**Passage for review:**
□ □ □ □

Surgical nodal evaluation with SLNB was less common among HN patients compared to NHN patients (HN-62% vs. NHN-100%, p<0.01). Among SLNBs performed, rates of sentinel node positivity were similar between groups (HN-42%, n=11/26 vs. NHN-39%, n=15/38, p=0.99). No HN patient received CLND, while the one (of 15) NHN patient who underwent CLND had one positive node without extracapsular extension among the 27 nodes removed, and did not receive nodal RT.

For patients who had positive sentinel nodes and did not undergo CLND, RT to the draining nodal basin was utilized more frequently in the HN group (100% HN, n=11/11 vs. 64% NHN, n=9/14 p=0.04). HN patients showed a trend towards higher adjuvant nodal RT doses (patients receiving >50 Gy: HN-64% vs. NHN-22%, p=0.092). Among the HN patients who did not undergo nodal evaluation (n=16), 75% received adjuvant nodal RT (primarily to lower doses with 75%, n=9/12 receiving ≤50Gy). Elective nodal RT was administered to 6 HN patients after negative SLNB, also primarily to lower doses (80% receiving ≤ 50 Gy). Meanwhile, elective nodal RT was not performed for any NHN patients, all of whom had a negative SLNB.

Neoadjuvant therapies were rarely utilized in this cLN(−) MCC population: two HN patients and no NHN patients received systemic therapy before locoregional therapy. Neoadjuvant immunotherapy (pembrolizumab) was utilized in one HN patient for a rapidly growing, T4 eyelid tumor, while chemotherapy (cisplatin/etoposide) was given to a second HN patient for a 4 cm, exophytic eyelid tumor. Following neoadjuvant therapy, both underwent WLE and SLNB (both with positive nodes) as well as adjuvant primary site and nodal RT.

Adjuvant systemic therapy was used in 12% (n=5/42) of HN patients after resection and 8% (n=3/38) of NHN patients, for either SLNB-positivity, positive margins, or other high-risk features. Four HN patients received chemotherapy (platinum and etoposide) and one received immunotherapy (avelumab). Three NHN patients received adjuvant chemotherapy (platinum and etoposide) and one received immunotherapy (avelumab).

□ □ □ □

**Recorded data:**

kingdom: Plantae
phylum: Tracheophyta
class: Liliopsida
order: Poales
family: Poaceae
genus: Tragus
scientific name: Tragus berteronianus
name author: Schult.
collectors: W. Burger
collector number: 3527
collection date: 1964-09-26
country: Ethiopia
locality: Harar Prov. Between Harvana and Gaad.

□ □ □ □

**Exercise requirements:**
Reproduce the passage on nodal and systemic therapy in MCC word for word, starting with "Neoadjuvant therapies were" and going on through "and nodal RT.".

**Solution below:**
Neoadjuvant therapies were rarely utilized in this cLN(−) MCC population: two HN patients and no NHN patients received systemic therapy before locoregional therapy. Neoadjuvant immunotherapy (pembrolizumab) was utilized in one HN patient for a rapidly growing, T4 eyelid tumor, while chemotherapy (cisplatin/etoposide) was given to a second HN patient for a 4 cm, exophytic eyelid tumor. Following neoadjuvant therapy, both underwent WLE and SLNB (both with positive nodes) as well as adjuvant primary site and nodal RT.